Bisher Barazi, the former managing director of DIFC Investments, justified the bonuses by misrepresenting the financial statements to show an income of $60m in the 2007 financial year when the DIFC investment arm had in fact made a loss of $80m, according to a claim lodged at DIFC Courts by his former employer. Mr Barazi gave Dr bin Sulaiman $3.3m and took $1.2m for himself, while also awarding a third executive $300,000, the claim alleges.
Mr Barazi declined to comment yesterday "due to ongoing legal proceedings", while Dr bin Sulaiman did not respond to calls made to his mobile phone. The allegations come less than two months after Dr bin Sulaiman was released from police custody after repaying Dh51.5m of allegedly inappropriate bonuses he collected while serving as governor of the DIFC. A large-scale restructuring of the DIFC is also under way, with several major executives resigning in recent months, and with layoffs of staff and the development of new strategies to keep the financial centre competitive.

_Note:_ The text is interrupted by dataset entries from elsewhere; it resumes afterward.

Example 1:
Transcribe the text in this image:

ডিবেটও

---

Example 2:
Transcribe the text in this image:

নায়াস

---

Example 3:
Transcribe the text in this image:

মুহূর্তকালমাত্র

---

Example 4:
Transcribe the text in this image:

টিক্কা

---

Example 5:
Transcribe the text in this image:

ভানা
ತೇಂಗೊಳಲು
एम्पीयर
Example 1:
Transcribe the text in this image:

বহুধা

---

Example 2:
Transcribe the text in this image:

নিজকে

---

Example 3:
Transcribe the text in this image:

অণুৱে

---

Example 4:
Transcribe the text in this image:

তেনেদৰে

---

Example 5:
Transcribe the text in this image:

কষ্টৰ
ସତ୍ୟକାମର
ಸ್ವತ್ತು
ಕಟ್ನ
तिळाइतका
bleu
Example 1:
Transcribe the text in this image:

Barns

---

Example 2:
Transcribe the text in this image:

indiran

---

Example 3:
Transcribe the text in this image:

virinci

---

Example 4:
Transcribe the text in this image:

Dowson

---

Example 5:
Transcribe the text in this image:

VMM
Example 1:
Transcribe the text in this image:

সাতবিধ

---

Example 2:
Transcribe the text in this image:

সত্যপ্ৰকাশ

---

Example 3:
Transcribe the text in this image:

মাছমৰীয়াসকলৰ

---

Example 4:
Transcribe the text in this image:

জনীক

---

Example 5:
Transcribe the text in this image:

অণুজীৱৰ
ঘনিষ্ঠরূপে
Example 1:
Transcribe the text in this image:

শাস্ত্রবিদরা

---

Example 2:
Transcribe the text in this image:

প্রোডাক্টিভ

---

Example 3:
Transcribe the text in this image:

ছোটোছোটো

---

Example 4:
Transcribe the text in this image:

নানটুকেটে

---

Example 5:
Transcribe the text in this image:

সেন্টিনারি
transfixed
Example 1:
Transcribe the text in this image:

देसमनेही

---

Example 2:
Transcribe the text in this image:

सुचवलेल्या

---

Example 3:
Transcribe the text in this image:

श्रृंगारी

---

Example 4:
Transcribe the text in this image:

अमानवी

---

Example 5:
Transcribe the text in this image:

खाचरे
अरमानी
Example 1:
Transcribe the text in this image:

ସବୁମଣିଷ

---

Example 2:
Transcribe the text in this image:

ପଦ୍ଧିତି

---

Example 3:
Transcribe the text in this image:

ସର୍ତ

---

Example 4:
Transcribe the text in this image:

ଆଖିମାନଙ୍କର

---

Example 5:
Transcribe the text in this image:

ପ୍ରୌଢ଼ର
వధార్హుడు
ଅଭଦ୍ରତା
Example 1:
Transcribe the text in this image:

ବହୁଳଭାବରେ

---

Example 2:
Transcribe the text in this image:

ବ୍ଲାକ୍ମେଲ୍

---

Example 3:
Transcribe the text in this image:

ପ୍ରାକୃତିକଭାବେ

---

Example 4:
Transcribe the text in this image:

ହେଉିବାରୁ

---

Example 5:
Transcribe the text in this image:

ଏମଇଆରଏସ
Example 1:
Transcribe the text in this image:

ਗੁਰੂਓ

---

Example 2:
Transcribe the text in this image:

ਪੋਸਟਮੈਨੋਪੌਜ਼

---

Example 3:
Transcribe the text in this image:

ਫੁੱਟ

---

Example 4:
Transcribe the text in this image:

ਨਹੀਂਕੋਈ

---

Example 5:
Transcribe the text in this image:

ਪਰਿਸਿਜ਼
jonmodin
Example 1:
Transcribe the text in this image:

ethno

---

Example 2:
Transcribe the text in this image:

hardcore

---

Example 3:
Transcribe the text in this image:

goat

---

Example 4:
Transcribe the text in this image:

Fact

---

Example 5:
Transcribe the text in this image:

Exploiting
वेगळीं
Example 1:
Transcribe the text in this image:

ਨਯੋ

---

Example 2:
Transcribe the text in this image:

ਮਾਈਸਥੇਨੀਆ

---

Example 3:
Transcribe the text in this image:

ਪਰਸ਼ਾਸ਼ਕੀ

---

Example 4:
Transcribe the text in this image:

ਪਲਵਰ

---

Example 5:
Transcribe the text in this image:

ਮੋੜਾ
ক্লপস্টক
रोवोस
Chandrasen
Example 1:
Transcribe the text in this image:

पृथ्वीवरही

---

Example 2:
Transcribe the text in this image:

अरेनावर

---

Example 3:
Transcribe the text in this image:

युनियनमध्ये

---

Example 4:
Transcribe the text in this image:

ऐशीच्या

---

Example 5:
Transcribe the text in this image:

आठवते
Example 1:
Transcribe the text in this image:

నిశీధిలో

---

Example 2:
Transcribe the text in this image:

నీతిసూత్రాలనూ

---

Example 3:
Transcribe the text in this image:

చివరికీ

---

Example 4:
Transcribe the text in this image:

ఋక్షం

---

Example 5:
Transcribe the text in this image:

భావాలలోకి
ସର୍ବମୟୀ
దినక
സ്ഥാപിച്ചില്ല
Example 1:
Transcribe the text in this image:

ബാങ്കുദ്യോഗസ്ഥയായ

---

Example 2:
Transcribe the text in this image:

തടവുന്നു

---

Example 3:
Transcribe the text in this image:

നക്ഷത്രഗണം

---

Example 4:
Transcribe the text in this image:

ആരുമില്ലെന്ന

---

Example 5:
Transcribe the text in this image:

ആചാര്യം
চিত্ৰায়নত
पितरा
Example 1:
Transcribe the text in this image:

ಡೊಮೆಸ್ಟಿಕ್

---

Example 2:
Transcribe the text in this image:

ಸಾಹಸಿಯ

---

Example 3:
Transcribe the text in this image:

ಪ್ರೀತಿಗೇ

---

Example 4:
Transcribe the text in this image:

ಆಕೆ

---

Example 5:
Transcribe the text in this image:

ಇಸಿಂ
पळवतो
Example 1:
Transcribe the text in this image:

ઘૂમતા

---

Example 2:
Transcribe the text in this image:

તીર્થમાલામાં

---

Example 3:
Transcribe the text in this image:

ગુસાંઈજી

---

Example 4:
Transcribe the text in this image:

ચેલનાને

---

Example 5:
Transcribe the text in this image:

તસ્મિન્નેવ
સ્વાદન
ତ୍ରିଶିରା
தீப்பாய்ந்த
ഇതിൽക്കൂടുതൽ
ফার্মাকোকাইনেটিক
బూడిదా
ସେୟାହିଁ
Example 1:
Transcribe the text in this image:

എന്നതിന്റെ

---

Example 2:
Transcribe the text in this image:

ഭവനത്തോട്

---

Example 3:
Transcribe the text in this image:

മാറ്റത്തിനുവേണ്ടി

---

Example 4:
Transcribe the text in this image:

The allegations are detailed in a counterclaim filed by DIFC Investments against Mr Barazi, who is seeking Dh1.78m of unpaid salary, benefits and damages from his former employer. The National obtained the public documents from the DIFC. Mr Barazi says in his filing that he was asked to leave his position on November 22 last year because of an investigation under way into the DIFC by the Financial Control Department of the Dubai Ruler's Court. He then submitted his resignation on December 21 but claims not to have received his salary for the following three months or his end-of-service benefits.
He alleges in his court filing that when he complained to Ahmed Humaid al Tayer, the current governor of the DIFC, he was told "that he has no rights and if he wants to get anything he should go to court". But DIFC Investments said Mr Barazi was and remains on "investigation leave" with pay suspended. It filed a counterclaim against Mr Barazi for the $1.2m he is alleged to have awarded himself and reserved the right to file more claims once its own investigation into his time at the DIFC was complete.
DIFC Investments hired KPMG, the financial services firm, to conduct an independent investigation into the conduct of its employees, including Mr Barazi. The preliminary results of that investigation have shown that Mr Barazi "engaged in fraud, dishonesty, misrepresentation and/or breach of trust" as well as "breach of fiduciary duty", it alleged. These alleged acts include an unauthorised loan of Dh4.8m to Mr Barazi himself on March 24 last year, three weeks after the company voted that it would not give personal loans to employees except for one-month salary advances to staff who recently joined.
DIFC Investments also said Mr Barazi did not exercise due diligence on a Dh3 billion investment in the Dubai Pearl property development near the Palm Jumeirah. The deal to obtain 29 floors of the east tower of the project was announced in late 2008. Mr Barazi "failed to undertake any due diligence prior to entering into the Memorandum of Understanding and withdrawal of funds from the defendant's bank account", DIFC Investments says. Entering into such a deal without exercising due diligence "constitutes gross negligence, breach of contract, breach of fiduciary duty", it alleged.